SUPPLIED PASSAGE
--- START ---
Hi @heyams, It worked and now I see no NPE. I can share stacktrace.txt file now but it is almost 300MB and increasing so I suspect the profiler never stop and keep writing to stacktrace file.

Sachin1O1 avatar Feb 17 '22 11:02 Sachin1O1

it will run for 10 mins and then stop on its own. can you share the stacktrace.txt somewhere? blob storage? @Sachin1O1

heyams avatar Feb 17 '22 18:02 heyams

it's worth trying to zip and attach (or email), it will likely compress really well due to lots of duplicate stack traces

trask avatar Feb 17 '22 18:02 trask

Hi @heyams and @trask , I Compressed the stack trace and emailed it to [email protected].

Sachin1O1 avatar Feb 21 '22 13:02 Sachin1O1

@heyams @trask any update?

Sachin1O1 avatar Feb 25 '22 08:02 Sachin1O1

@trask @heyams any update here?

Sachin1O1 avatar Mar 17 '22 05:03 Sachin1O1

Will sync with @trask and get back to you soon.

heyams avatar Mar 17 '22 17:03 heyams

hey @Sachin1O1, we reviewed the stack traces and didn't find anything that we can address for your case in the short-term. there was one startup improvement we made in 3.2.7 in case you haven't updated to that yet.

trask avatar Mar 17 '22 19:03 trask

@trask do we have any info on the minimum resource requirement for the java agent?

Sachin1O1 avatar Apr 11 '22 07:04 Sachin1O1

@trask do we have any info on the minimum resource requirement for the java agent?

do you mean expected startup impact? that can vary really widely from application to application, so it's really hard to give any specific guidance other than that you probably need to measure it on your specific application

btw, there was some promising startup performance investigation and improvement done upstream just recently, I'm working on pulling that into Application Insights and will get you a new SNAPSHOT build to try out in the next couple of days

trask avatar Apr 11 '22 21:04 trask
--- END ---
DATA EXTRACT
--- START ---
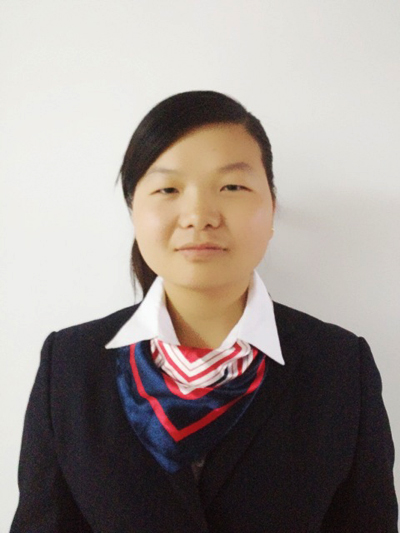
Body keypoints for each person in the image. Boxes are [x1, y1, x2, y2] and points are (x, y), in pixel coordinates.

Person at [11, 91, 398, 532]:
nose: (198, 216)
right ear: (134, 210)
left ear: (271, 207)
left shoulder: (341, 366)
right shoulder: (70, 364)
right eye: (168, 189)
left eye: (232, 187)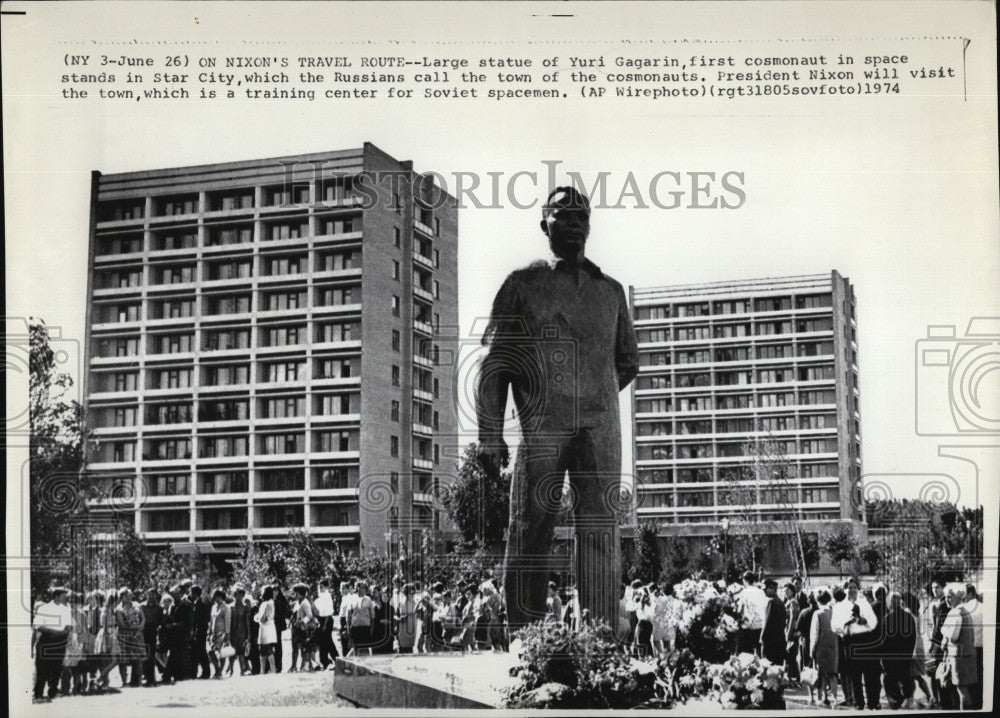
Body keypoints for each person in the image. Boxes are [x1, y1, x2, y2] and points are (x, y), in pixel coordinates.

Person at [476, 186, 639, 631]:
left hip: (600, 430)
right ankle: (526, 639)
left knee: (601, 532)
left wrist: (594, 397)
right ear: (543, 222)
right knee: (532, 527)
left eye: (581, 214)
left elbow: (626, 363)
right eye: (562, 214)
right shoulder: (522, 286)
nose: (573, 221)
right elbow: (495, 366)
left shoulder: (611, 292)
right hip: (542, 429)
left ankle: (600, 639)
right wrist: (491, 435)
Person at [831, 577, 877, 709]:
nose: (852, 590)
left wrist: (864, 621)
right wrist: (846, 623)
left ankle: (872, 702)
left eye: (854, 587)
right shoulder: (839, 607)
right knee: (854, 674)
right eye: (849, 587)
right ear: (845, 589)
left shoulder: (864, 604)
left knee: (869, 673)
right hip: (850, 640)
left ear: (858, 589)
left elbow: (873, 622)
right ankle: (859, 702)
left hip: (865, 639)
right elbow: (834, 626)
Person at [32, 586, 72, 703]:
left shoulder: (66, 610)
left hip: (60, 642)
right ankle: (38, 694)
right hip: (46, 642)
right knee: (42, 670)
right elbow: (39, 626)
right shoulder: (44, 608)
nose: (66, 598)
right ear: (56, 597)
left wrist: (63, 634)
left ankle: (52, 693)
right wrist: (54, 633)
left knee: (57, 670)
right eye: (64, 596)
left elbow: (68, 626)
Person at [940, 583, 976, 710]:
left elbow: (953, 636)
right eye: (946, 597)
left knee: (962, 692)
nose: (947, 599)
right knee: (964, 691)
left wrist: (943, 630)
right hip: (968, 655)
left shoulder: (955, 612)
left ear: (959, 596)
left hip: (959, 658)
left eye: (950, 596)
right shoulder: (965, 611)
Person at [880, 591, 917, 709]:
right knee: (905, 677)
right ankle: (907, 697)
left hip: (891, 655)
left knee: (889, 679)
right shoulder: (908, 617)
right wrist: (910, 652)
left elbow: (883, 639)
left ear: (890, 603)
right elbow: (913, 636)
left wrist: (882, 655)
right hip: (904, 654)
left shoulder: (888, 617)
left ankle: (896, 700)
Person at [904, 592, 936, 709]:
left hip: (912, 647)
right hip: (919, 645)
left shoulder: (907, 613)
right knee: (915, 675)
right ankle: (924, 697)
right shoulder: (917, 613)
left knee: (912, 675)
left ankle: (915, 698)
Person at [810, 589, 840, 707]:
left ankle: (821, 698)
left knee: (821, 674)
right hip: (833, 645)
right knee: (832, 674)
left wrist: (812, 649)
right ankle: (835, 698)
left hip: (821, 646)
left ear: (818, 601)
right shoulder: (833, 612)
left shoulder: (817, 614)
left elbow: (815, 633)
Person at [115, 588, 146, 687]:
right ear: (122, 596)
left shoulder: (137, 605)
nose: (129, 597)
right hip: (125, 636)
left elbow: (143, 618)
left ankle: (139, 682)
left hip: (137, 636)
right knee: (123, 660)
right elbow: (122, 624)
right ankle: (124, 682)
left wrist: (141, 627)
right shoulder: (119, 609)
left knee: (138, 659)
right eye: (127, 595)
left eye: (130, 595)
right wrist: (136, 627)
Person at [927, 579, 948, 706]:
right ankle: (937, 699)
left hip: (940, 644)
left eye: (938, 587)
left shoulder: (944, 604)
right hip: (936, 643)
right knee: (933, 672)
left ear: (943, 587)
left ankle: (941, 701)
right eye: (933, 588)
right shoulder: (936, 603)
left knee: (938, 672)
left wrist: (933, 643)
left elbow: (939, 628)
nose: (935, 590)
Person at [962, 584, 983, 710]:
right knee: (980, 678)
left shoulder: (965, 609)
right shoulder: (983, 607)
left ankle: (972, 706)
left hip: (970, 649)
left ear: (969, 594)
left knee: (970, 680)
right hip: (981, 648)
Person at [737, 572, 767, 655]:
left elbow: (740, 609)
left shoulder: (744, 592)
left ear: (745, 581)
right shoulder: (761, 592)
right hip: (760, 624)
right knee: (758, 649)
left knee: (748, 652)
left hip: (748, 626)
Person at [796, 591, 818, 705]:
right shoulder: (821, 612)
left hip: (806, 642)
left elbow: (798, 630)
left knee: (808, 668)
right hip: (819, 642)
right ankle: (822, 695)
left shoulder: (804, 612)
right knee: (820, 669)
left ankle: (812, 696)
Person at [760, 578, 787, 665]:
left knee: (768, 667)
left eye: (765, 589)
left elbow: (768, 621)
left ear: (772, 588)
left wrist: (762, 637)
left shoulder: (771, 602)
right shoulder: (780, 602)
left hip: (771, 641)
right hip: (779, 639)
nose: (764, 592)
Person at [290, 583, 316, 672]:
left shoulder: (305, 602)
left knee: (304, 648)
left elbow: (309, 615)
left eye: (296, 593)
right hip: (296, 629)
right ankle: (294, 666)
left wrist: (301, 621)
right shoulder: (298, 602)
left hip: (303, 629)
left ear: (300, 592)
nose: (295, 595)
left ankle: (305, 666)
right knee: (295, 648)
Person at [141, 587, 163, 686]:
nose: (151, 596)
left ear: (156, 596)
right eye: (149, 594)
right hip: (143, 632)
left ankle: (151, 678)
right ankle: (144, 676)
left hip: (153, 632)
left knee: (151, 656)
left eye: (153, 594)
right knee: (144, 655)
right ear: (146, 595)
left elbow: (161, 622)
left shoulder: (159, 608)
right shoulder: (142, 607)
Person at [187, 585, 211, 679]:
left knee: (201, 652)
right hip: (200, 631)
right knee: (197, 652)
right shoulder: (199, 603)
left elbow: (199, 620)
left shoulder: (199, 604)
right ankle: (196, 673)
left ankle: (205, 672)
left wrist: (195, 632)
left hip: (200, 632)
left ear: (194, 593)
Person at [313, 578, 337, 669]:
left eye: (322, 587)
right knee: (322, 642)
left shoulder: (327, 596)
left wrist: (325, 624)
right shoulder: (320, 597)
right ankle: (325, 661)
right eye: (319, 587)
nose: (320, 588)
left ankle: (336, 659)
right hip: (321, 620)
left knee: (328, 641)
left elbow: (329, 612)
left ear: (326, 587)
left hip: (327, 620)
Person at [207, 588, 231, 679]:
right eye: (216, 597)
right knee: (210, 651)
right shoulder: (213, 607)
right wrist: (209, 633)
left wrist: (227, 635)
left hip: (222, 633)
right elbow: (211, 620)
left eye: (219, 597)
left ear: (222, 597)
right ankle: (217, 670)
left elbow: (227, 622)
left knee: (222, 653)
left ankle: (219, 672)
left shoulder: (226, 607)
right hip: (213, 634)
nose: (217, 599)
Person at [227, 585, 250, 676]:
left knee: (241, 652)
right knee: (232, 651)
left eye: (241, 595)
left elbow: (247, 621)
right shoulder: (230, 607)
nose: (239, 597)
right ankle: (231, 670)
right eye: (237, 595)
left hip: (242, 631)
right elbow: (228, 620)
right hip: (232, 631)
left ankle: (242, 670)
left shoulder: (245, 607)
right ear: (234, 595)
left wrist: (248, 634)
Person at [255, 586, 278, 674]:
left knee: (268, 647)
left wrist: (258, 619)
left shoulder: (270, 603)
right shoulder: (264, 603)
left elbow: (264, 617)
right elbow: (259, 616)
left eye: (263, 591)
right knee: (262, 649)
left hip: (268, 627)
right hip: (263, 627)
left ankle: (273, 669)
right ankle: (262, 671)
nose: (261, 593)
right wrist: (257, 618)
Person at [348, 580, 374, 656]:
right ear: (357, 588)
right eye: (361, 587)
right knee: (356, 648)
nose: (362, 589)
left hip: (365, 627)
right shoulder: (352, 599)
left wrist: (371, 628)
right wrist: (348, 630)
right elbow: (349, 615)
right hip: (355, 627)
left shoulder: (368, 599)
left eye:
--- END ---
--- START ---
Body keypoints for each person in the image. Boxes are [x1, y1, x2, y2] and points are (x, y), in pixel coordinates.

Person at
--- END ---
PROBLEMS TO WORK ON
1/ From the forum thread, print everything from "Will sync with" down to "to that yet.".
2/ In the forum thread, how long does the profiler run before it stops on its own?

RESULTS IN ORDER
1/
Will sync with @trask and get back to you soon.

heyams avatar Mar 17 '22 17:03 heyams

hey @Sachin1O1, we reviewed the stack traces and didn't find anything that we can address for your case in the short-term. there was one startup improvement we made in 3.2.7 in case you haven't updated to that yet.

2/ 10 minutes